[Data pulled from a collection]
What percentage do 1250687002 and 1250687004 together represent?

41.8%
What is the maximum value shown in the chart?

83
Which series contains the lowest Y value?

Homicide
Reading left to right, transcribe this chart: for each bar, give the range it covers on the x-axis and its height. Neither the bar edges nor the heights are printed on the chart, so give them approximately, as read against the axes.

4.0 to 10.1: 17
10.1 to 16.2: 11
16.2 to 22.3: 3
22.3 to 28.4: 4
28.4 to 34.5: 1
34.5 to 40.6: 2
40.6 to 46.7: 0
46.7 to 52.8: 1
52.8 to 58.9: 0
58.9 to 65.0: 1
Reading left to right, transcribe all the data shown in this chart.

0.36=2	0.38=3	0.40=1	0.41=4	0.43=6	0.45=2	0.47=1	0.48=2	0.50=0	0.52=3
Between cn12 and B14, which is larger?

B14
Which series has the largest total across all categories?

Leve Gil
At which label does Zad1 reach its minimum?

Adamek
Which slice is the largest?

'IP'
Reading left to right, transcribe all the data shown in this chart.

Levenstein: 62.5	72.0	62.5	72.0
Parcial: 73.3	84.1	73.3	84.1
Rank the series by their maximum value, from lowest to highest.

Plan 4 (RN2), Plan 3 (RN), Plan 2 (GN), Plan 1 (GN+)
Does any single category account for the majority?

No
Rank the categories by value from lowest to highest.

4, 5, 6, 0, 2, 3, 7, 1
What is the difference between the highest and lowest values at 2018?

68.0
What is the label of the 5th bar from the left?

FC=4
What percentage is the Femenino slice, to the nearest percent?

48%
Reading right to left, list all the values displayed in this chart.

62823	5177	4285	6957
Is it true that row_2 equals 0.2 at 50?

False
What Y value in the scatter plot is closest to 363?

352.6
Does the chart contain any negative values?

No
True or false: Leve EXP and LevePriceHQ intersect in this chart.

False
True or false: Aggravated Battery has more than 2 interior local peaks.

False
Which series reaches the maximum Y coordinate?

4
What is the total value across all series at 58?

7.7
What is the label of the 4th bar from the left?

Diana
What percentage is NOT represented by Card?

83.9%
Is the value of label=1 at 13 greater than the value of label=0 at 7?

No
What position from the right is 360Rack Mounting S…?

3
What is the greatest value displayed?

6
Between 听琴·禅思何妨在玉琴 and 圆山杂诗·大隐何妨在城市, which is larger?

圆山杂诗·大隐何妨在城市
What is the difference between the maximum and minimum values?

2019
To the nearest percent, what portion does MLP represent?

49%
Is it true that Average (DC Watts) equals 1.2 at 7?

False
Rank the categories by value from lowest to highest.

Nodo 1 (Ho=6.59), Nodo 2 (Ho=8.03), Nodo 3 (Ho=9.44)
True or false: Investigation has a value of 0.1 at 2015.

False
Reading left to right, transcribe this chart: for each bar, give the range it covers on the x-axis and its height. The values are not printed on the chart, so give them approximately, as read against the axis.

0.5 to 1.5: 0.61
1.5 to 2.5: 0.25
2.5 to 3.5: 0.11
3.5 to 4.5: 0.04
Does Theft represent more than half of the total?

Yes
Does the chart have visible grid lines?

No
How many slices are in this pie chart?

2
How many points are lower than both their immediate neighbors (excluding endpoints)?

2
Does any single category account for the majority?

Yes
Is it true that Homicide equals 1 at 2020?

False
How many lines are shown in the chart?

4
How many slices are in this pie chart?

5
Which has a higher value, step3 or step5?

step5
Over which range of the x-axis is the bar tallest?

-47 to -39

PROBLEM: Update the entries above by changing each "transcribe" to "write out" and leaving everything else the same.

WRITTEN SOLUTION:
What percentage do 1250687002 and 1250687004 together represent?

41.8%
What is the maximum value shown in the chart?

83
Which series contains the lowest Y value?

Homicide
Reading left to right, write out this chart: for each bar, give the range it covers on the x-axis and its height. Neither the bar edges nor the heights are printed on the chart, so give them approximately, as read against the axes.

4.0 to 10.1: 17
10.1 to 16.2: 11
16.2 to 22.3: 3
22.3 to 28.4: 4
28.4 to 34.5: 1
34.5 to 40.6: 2
40.6 to 46.7: 0
46.7 to 52.8: 1
52.8 to 58.9: 0
58.9 to 65.0: 1
Reading left to right, write out all the data shown in this chart.

0.36=2	0.38=3	0.40=1	0.41=4	0.43=6	0.45=2	0.47=1	0.48=2	0.50=0	0.52=3
Between cn12 and B14, which is larger?

B14
Which series has the largest total across all categories?

Leve Gil
At which label does Zad1 reach its minimum?

Adamek
Which slice is the largest?

'IP'
Reading left to right, write out all the data shown in this chart.

Levenstein: 62.5	72.0	62.5	72.0
Parcial: 73.3	84.1	73.3	84.1
Rank the series by their maximum value, from lowest to highest.

Plan 4 (RN2), Plan 3 (RN), Plan 2 (GN), Plan 1 (GN+)
Does any single category account for the majority?

No
Rank the categories by value from lowest to highest.

4, 5, 6, 0, 2, 3, 7, 1
What is the difference between the highest and lowest values at 2018?

68.0
What is the label of the 5th bar from the left?

FC=4
What percentage is the Femenino slice, to the nearest percent?

48%
Reading right to left, list all the values displayed in this chart.

62823	5177	4285	6957
Is it true that row_2 equals 0.2 at 50?

False
What Y value in the scatter plot is closest to 363?

352.6
Does the chart contain any negative values?

No
True or false: Leve EXP and LevePriceHQ intersect in this chart.

False
True or false: Aggravated Battery has more than 2 interior local peaks.

False
Which series reaches the maximum Y coordinate?

4
What is the total value across all series at 58?

7.7
What is the label of the 4th bar from the left?

Diana
What percentage is NOT represented by Card?

83.9%
Is the value of label=1 at 13 greater than the value of label=0 at 7?

No
What position from the right is 360Rack Mounting S…?

3
What is the greatest value displayed?

6
Between 听琴·禅思何妨在玉琴 and 圆山杂诗·大隐何妨在城市, which is larger?

圆山杂诗·大隐何妨在城市
What is the difference between the maximum and minimum values?

2019
To the nearest percent, what portion does MLP represent?

49%
Is it true that Average (DC Watts) equals 1.2 at 7?

False
Rank the categories by value from lowest to highest.

Nodo 1 (Ho=6.59), Nodo 2 (Ho=8.03), Nodo 3 (Ho=9.44)
True or false: Investigation has a value of 0.1 at 2015.

False
Reading left to right, write out this chart: for each bar, give the range it covers on the x-axis and its height. The values are not printed on the chart, so give them approximately, as read against the axis.

0.5 to 1.5: 0.61
1.5 to 2.5: 0.25
2.5 to 3.5: 0.11
3.5 to 4.5: 0.04
Does Theft represent more than half of the total?

Yes
Does the chart have visible grid lines?

No
How many slices are in this pie chart?

2
How many points are lower than both their immediate neighbors (excluding endpoints)?

2
Does any single category account for the majority?

Yes
Is it true that Homicide equals 1 at 2020?

False
How many lines are shown in the chart?

4
How many slices are in this pie chart?

5
Which has a higher value, step3 or step5?

step5
Over which range of the x-axis is the bar tallest?

-47 to -39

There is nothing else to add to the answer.